Can you get rich this way?

One person can sell only one kidney, unless he is going to act as an intermediary. And this activity, we recall, is a criminal offense in our country.

For the sale he will receive best case 50 thousand dollars, and in most cases - no more than 3-4 thousand dollars. Plus, the donor risks his health: you can simply die during the operation, and life with one kidney can hardly be called complete. And life expectancy is reduced to 15-20 years. Of course, for loved one you can take a risk, and you can give up part of your life, but doing it for the sake of 50 thousand, especially for the sake of 3 thousand dollars, is not worth it.

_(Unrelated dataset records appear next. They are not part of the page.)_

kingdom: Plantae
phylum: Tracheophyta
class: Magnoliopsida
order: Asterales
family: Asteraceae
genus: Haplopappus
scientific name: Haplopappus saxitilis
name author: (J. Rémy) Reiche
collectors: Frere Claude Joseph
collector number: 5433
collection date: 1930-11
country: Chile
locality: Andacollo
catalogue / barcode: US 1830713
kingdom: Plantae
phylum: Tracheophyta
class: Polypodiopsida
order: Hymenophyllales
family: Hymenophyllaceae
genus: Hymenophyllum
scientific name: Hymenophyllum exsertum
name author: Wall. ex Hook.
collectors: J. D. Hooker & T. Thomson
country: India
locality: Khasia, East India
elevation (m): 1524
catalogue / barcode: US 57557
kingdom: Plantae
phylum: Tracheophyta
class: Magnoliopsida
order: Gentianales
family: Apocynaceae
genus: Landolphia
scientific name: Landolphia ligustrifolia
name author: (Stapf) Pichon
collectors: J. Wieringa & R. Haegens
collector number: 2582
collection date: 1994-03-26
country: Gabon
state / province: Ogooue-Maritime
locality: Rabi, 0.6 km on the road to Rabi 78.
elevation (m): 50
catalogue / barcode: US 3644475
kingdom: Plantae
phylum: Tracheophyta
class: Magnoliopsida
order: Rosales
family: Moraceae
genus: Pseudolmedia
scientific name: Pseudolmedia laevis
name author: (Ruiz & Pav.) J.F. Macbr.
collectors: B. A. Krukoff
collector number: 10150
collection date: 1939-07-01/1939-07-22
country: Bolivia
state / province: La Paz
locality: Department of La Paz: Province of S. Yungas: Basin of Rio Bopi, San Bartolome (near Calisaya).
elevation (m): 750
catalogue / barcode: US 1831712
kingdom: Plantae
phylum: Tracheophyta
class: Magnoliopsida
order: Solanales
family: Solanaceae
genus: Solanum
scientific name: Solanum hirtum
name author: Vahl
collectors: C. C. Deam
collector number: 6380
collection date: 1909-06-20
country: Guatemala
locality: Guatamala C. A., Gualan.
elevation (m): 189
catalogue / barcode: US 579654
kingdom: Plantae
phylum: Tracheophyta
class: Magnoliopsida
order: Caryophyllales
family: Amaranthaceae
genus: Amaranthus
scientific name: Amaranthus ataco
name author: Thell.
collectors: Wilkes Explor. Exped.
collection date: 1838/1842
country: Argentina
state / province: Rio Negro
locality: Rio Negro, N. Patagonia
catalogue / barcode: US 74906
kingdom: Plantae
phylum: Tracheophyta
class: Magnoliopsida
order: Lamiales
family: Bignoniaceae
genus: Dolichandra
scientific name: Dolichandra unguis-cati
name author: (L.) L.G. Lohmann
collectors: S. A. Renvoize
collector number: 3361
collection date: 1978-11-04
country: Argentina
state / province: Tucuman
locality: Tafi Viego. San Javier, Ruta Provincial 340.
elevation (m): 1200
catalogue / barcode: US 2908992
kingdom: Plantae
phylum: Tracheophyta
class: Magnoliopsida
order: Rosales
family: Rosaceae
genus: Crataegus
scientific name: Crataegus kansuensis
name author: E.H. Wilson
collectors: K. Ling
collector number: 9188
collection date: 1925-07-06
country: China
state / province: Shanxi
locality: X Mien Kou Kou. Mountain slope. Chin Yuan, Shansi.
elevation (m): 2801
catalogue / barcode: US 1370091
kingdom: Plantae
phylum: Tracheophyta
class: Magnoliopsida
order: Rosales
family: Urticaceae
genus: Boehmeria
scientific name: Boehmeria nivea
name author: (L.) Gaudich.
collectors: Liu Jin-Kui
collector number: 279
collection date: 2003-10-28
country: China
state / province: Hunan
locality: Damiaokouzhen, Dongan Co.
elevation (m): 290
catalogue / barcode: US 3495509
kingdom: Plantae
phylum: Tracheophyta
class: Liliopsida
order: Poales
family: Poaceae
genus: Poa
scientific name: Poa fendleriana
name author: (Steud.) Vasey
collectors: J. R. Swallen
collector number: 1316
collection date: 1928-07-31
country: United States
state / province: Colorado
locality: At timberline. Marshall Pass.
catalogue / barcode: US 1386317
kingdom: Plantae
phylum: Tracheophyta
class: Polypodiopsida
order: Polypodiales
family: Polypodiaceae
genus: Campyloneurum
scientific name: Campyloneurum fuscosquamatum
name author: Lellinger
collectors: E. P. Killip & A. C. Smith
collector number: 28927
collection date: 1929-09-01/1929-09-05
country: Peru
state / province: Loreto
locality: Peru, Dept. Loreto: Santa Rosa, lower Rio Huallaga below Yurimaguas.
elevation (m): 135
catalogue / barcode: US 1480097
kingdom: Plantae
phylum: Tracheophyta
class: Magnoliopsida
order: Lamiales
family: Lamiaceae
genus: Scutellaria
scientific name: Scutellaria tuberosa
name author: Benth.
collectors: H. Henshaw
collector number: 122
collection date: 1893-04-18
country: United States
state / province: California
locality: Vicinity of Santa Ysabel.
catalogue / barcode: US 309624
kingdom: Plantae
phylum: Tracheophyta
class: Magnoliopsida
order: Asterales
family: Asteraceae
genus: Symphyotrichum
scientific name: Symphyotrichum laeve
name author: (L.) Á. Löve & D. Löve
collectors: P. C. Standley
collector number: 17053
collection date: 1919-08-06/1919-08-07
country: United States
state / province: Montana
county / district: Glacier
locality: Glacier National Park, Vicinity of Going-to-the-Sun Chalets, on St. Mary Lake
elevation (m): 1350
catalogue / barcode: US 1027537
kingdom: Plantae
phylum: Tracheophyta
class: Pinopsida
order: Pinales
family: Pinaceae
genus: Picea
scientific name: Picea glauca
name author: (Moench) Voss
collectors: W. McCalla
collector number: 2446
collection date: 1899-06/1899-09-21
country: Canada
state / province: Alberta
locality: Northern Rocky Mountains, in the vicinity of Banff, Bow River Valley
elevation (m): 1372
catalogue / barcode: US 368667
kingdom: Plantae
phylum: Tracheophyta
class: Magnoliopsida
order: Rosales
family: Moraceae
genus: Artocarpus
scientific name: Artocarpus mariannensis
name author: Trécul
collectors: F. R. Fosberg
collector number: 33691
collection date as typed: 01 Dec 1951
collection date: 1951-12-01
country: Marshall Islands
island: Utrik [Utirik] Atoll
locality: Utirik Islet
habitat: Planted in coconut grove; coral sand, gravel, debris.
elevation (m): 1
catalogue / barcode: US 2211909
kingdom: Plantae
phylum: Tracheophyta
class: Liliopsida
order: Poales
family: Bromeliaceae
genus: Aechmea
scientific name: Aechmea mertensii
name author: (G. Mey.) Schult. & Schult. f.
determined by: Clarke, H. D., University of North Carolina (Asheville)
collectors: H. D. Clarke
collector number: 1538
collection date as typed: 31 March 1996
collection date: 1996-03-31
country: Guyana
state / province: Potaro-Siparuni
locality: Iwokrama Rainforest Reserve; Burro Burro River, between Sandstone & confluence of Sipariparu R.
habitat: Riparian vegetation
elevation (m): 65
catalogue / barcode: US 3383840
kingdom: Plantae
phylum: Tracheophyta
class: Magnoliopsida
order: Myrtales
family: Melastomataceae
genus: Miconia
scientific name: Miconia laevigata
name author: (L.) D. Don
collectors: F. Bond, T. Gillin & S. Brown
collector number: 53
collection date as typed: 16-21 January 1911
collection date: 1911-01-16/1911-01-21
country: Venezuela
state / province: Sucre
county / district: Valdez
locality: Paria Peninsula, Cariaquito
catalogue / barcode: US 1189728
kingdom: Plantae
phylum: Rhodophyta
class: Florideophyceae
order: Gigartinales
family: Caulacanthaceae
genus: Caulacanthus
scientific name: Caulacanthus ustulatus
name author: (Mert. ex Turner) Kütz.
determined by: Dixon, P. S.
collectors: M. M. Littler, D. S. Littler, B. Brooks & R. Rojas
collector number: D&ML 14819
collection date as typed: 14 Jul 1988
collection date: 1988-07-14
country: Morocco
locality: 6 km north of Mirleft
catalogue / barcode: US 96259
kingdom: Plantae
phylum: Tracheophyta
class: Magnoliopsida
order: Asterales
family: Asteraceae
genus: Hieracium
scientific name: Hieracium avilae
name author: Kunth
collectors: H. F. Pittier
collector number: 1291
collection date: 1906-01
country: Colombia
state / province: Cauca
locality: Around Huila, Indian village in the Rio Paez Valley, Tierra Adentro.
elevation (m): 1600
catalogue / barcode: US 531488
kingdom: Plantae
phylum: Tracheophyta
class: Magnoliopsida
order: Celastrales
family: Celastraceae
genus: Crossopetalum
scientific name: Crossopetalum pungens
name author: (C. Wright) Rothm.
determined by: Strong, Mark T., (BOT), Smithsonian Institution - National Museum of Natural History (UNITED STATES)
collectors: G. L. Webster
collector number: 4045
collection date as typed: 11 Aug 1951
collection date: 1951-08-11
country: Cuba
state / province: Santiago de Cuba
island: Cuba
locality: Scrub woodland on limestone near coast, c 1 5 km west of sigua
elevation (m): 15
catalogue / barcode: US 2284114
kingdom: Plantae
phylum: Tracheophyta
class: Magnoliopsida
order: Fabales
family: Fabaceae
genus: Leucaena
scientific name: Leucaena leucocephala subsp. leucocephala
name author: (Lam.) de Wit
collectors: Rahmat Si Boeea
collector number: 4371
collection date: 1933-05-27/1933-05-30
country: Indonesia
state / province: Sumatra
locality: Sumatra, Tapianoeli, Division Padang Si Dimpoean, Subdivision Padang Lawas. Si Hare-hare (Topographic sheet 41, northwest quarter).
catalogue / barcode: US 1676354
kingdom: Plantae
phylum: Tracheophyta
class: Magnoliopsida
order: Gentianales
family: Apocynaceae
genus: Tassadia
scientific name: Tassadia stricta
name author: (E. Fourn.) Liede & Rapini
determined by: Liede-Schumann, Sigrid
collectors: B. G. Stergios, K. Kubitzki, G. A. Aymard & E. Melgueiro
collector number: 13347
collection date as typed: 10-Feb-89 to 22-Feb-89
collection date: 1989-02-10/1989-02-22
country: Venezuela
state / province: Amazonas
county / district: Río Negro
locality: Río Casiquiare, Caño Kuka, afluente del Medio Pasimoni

Is it worth changing the laws of the Russian Federation in the field of donation


Based on the foregoing, many will decide that the “donor” legislation of the Russian Federation needs significant improvement. For example, some citizens are actively campaigning for Russia to officially allow the sale of organs. And in this case, each person will be able to send an official request to some common database and find out how much a human kidney, part of a liver or a piece of healthy skin costs.

However, most citizens, including doctors, are against the sale of organs. And competent experts believe that in general, the "donor" legislation of the Russian Federation is quite complete and takes into account all the problematic issues. It's just that it hasn't firmly entered our lives yet, and it will take decades for people to understand that by donating their organs posthumously, they may save several lives.